Are you planning to buy your first home? It can be stressful getting your head around everything you need to know to make the right decision. You don’t want to overlook anything when you’re putting so much into this decision. Read on for some tips that will help you navigate the process.
1. Know how to secure a loan
Lenders will place certain requirements on you before approving a loan. Each lender’s requirements may be similar, but specific conditions vary. For example, some lenders require proof of a longer savings history than others.
It is worth remembering that you might not want to choose the lender that lets you get the loan the most easily. You don’t want to jump into an investment that you aren’t ready for. Ask your family and friends about their experiences with lenders and use websites that help you compare interest rates like Compare the Market.
Extra tip: don’t rush into bidding or making an offer on a home without getting pre-approval for your loan from your chosen lender!
2. Know the benefits for first home buyers
The government offers a range of benefits to support first home buyers. These include grants and tax exemptions. First home buyers grants and stamp duty exemptions are the most common forms of these.

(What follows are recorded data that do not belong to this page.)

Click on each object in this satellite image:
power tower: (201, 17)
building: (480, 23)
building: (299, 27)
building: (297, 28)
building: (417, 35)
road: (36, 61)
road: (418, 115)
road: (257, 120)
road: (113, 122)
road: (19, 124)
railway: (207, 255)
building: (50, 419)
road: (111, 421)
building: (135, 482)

The specific benefits available vary according to the policy of the day. To understand current policies, you’ll need to do your research. Have a look at the Housing and Property section of the Australian Federal Government website and the Buying a Home section of MoneySmart.
3. Don’t skimp on professional advice
Professional advice is invaluable for all property buyers. While it may be tempting to avoid the extra cost of seeking professional advice, the cost is worth it when you think about what you’re putting on the line as a first home buyer.

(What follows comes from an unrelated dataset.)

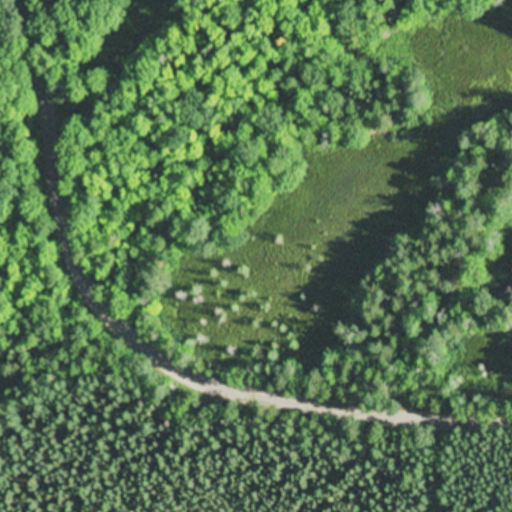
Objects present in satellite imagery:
road: (149, 343)
road: (82, 364)
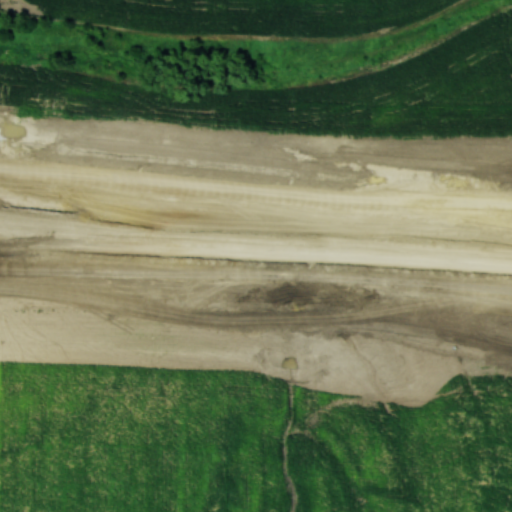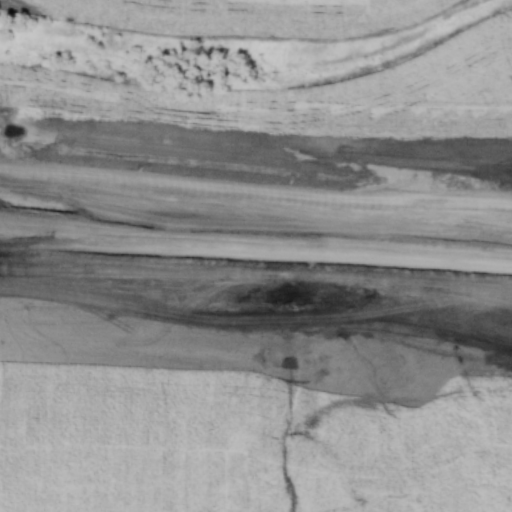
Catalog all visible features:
crop: (342, 55)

You can draw on the expertise of a number of different professionals. Source a strata report, a building inspection and a pest inspection before you finalise anything. They will help you avoid rude shocks down the track.
When it comes to the final stages, make sure a solicitor with property expertise or a qualified conveyancer reviews your contract before you sign it. They can also advise you about all aspects of the process of transferring the legal title of the property to you.
4. Other sources of information about the property
On top of professional advice, you can also do your own research to source information about the house you’re interested in. Look for environmental hazards that could place the property at risk and drive up insurance costs, like bushfire and flood zones. Check with the government and local council for zoning regulations and proposed developments that could impact on the property. If the home you’re interested in is part of a complex, read the strata by-laws that apply to it to check that the complex is the right fit for you. Try to visit the area at different times of the day and on weekends to check things like neighbourhood noise levels.
Remember, you can never do too much preparation! Putting the time into carefully working through these tips will help you know what to look out for to make sure you get the most out of buying your first home.